◆ **Selected extract**:
========
Loss of Vegetative Regenerative Capacity

Often, monocarpic plants cease their vegetative growth fairly abruptly early in their reproductive phase (Nooden, 1980; Kelly and Davies, 1988; Reekie, 1999). Conversely, the perennial polycarpic pattern requires continued vegetative growth (Thomas et al, 2000). This prominent shift (diversion) in growth-related allocation of resources in monocarpy seems to be part of a reproductive strategy that optimizes reproductive output for these plants (Section V below). Not only does this shift (divert) the allocation of assimilates from the vegetative parts to the reproductive structures, but there is often redistribution (withdrawal) of nutrients already invested in the vegetative parts. This diversion/withdrawal is often quite prominent, and it has given rise to the nutrient exhaustion explanation for the cause of monocarpic senescence which will be discussed below.

Cessation of growth may be caused by a simple arrest of the apex growth or by senescence and death of the shoot apex (Nooden, 1980). Pea is a prime example of apex senescence (Lockhart and Gottschall, 1961; Kelly and Davies, 1988).
========
Can you reproduce word for word the part of the passage on loss of vegetative regenerative capacity that begins at the words "Often, monocarpic plants" and stops after "be discussed below."?

◆ **Data records**:
========
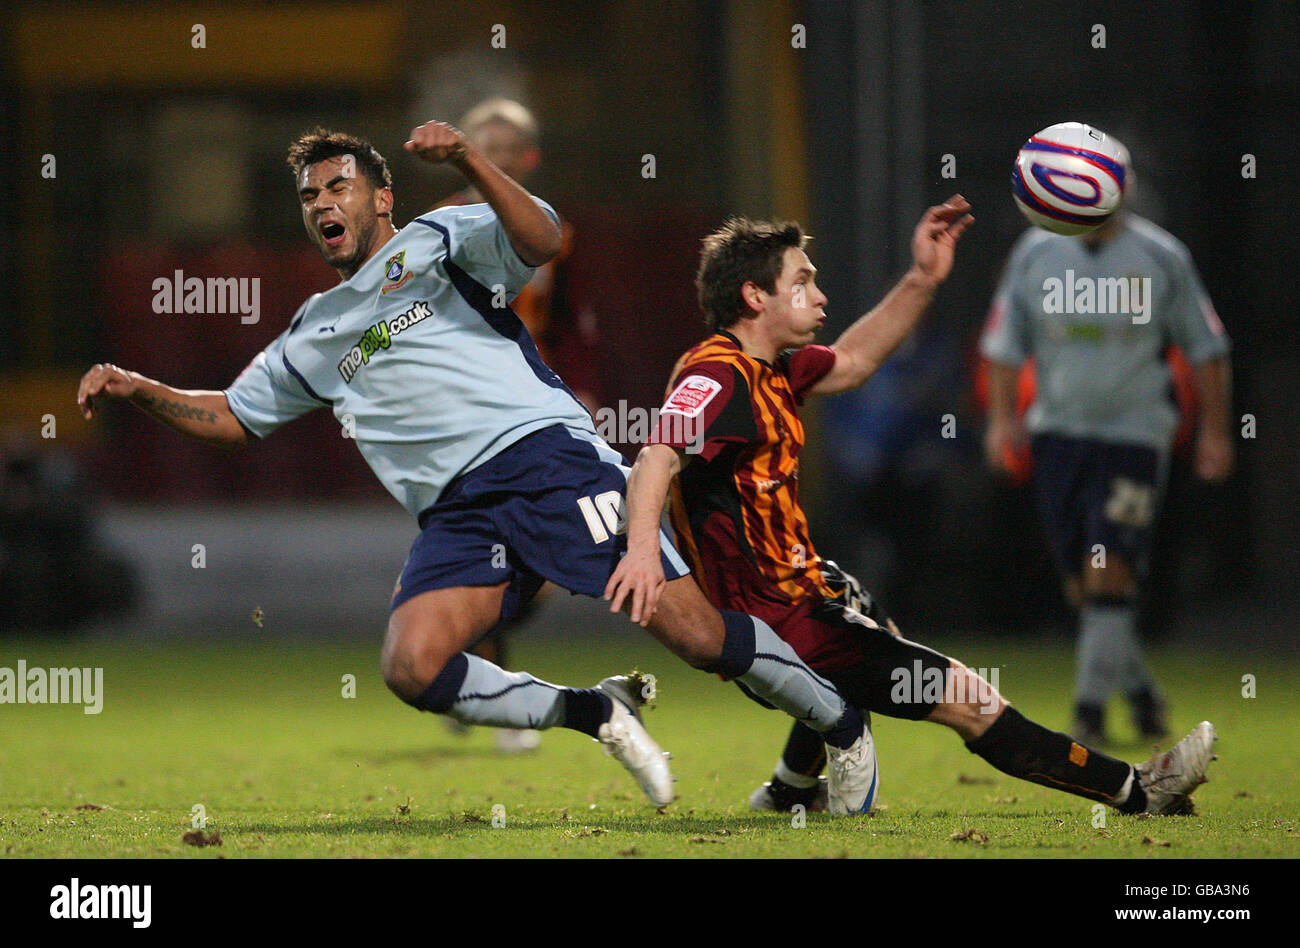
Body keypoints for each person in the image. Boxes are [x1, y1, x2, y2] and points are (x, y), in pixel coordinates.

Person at [76, 120, 880, 812]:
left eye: (338, 186)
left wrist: (467, 160)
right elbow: (232, 417)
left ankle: (840, 722)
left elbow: (542, 240)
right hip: (460, 513)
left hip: (548, 463)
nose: (323, 203)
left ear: (380, 198)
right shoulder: (314, 331)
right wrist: (138, 387)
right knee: (411, 664)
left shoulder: (440, 237)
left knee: (698, 637)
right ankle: (591, 712)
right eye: (310, 196)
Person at [608, 205, 1218, 818]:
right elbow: (657, 453)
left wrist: (923, 277)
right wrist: (642, 554)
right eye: (802, 282)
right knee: (967, 698)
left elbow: (854, 360)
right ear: (753, 296)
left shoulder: (774, 370)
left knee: (863, 607)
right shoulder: (719, 374)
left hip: (801, 595)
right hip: (780, 623)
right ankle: (1139, 789)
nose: (820, 296)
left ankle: (790, 789)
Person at [981, 141, 1233, 745]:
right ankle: (1143, 694)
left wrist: (1216, 432)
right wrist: (1000, 421)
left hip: (1134, 435)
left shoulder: (1162, 256)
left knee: (1111, 571)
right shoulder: (1036, 252)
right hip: (1057, 435)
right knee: (1084, 586)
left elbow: (1207, 348)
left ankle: (1087, 715)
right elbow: (1002, 344)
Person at [427, 98, 596, 753]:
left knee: (540, 563)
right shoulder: (439, 225)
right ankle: (496, 693)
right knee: (480, 543)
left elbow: (577, 322)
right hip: (462, 411)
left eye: (504, 148)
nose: (491, 158)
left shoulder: (553, 231)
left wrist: (582, 390)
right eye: (480, 145)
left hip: (535, 408)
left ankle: (463, 669)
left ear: (528, 157)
========
◆ **Result for this exercise**:
Often, monocarpic plants cease their vegetative growth fairly abruptly early in their reproductive phase (Nooden, 1980; Kelly and Davies, 1988; Reekie, 1999). Conversely, the perennial polycarpic pattern requires continued vegetative growth (Thomas et al, 2000). This prominent shift (diversion) in growth-related allocation of resources in monocarpy seems to be part of a reproductive strategy that optimizes reproductive output for these plants (Section V below). Not only does this shift (divert) the allocation of assimilates from the vegetative parts to the reproductive structures, but there is often redistribution (withdrawal) of nutrients already invested in the vegetative parts. This diversion/withdrawal is often quite prominent, and it has given rise to the nutrient exhaustion explanation for the cause of monocarpic senescence which will be discussed below.